Я всё ещё была наивной, всё ещё верила, что все люди такие же, как и я – открытые, честные, готовые в любую минуту прийти на помощь; мне казалось, что здесь, в СмолГУ, у меня будет ещё больше друзей – причём настоящих, а не картонных. Я была приветлива со всеми, кто ко мне обращался, и некоторые этим бессовестно пользовались: я делала домашку за парочку своих одногруппниц, просила старосту не отмечать их, когда они прогуливали, была носильщиком во время походов по магазинам... Какой талант надо иметь, чтоб так грамотно промывать людям мозги: я ведь даже не догадывалась, что меня на самом деле используют! Это позже выяснилось, что я была их «подругой» лишь для того, чтобы за мой счёт получать оценки и выгоднее смотреться на моём фоне, хотя лично я себя серой мышью не считала – но на вкус и цвет фломастеры разные.
Зато теперь я ещё раз граблями по голове не получу, ибо на ней каска.
– Господи, Паша, ну что ты себе думаешь?! – Вздрагиваю от маминого голоса, в котором сквозит осуждение. – Я ведь вся извелась! Мы же на автобус опоздаем!
– Не паникуй, женщина, всё под контролем, – папа с улыбкой подхватывает обе мои сумки, на что мама недовольно хмурится. – Сейчас быстренько доставим Мишаню до остановки – и быстренько соберёмся к Макаровым на новоселье: они вчера переехали.
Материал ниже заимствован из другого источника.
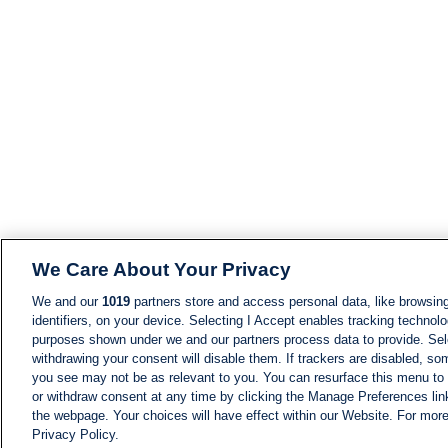
We Care About Your Privacy
We and our
1019
partners store and access personal data, like browsing
identifiers, on your device. Selecting I Accept enables tracking technolo
purposes shown under we and our partners process data to provide. Sele
withdrawing your consent will disable them. If trackers are disabled, s
you see may not be as relevant to you. You can resurface this menu to
or withdraw consent at any time by clicking the Manage Preferences lin
the webpage. Your choices will have effect within our Website. For more 
Privacy Policy.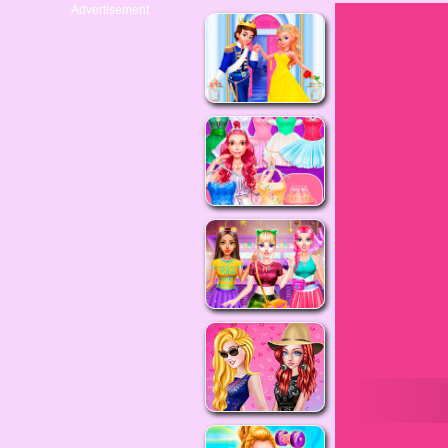
Advertisement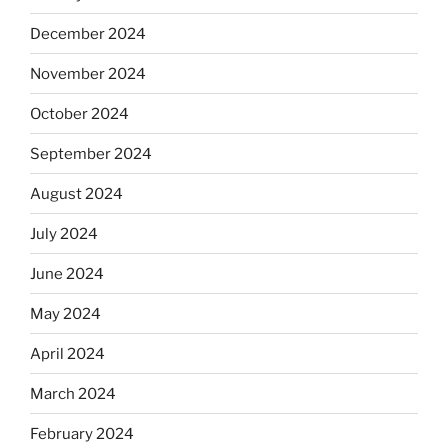
December 2024
November 2024
October 2024
September 2024
August 2024
July 2024
June 2024
May 2024
April 2024
March 2024
February 2024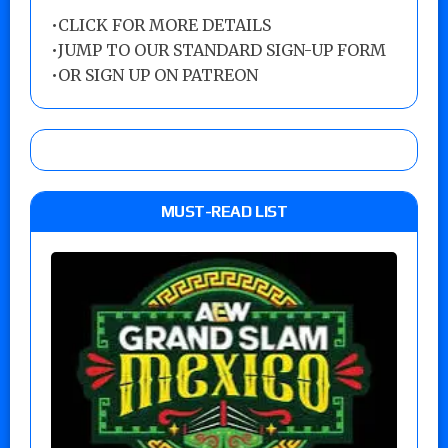
•
CLICK FOR MORE DETAILS
•
JUMP TO OUR STANDARD SIGN-UP FORM
•
OR SIGN UP ON PATREON
MUST-READ LIST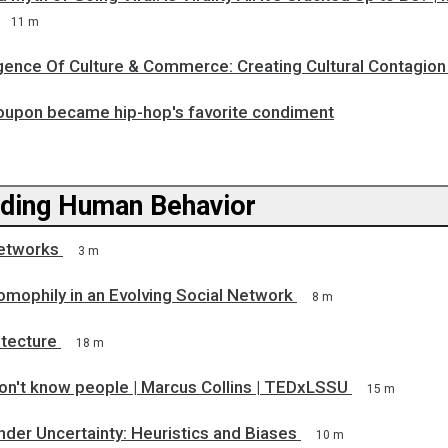
11 m
ence Of Culture & Commerce: Creating Cultural Contagion
upon became hip-hop's favorite condiment
ding Human Behavior
etworks
3 m
omophily in an Evolving Social Network
8 m
itecture
18 m
on't know people | Marcus Collins | TEDxLSSU
15 m
der Uncertainty: Heuristics and Biases
10 m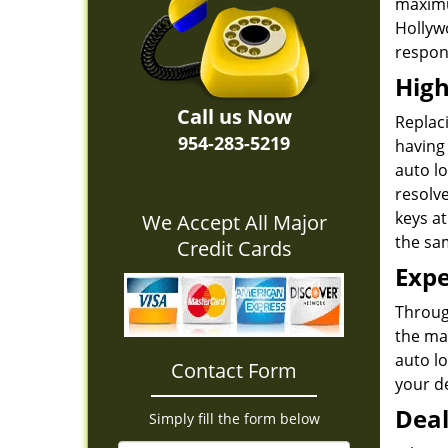
maximu
Hollyw
respons
High
Call us Now
Replaci
954-283-5219
having 
auto lo
resolv
keys at
We Accept All Major
the sa
Credit Cards
Expe
Through
the ma
auto l
Contact Form
your de
Deal
Simply fill the form below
О-о, моё имя – это вообще отдельная история, которая начинается с банального: папа всем сердцем желал иметь сына. Когда мама ещё только забеременела мной, он почему-то твёрдо решил, что это будет мальчик, которому родитель и имя выбрал соответствующее – Михаил. Мама сначала хотела сделать УЗИ, чтобы знать наверняка, а после решила, что так даже веселее – оставаться в неведении. Зато после моего рождения она несколько дней не могла без смеха смотреть на выражение лица папы всякий раз, как он приходил к ней в палату. Правда, она рассказывала, что он некоторое время жутко на меня обижался и называл предательницей, потому что в итоге родилась девочка. Но упрямства ему не занимать, и, пока мама звала меня Манюней, папа продолжал называть Мишаней – оправдывая это тем, что всё равно созвучно. Я, когда подросла, сначала возмущалась, а потом привыкла настолько, что даже в университете при первой встрече с одногруппниками представлялась именно мужской версией своего имени.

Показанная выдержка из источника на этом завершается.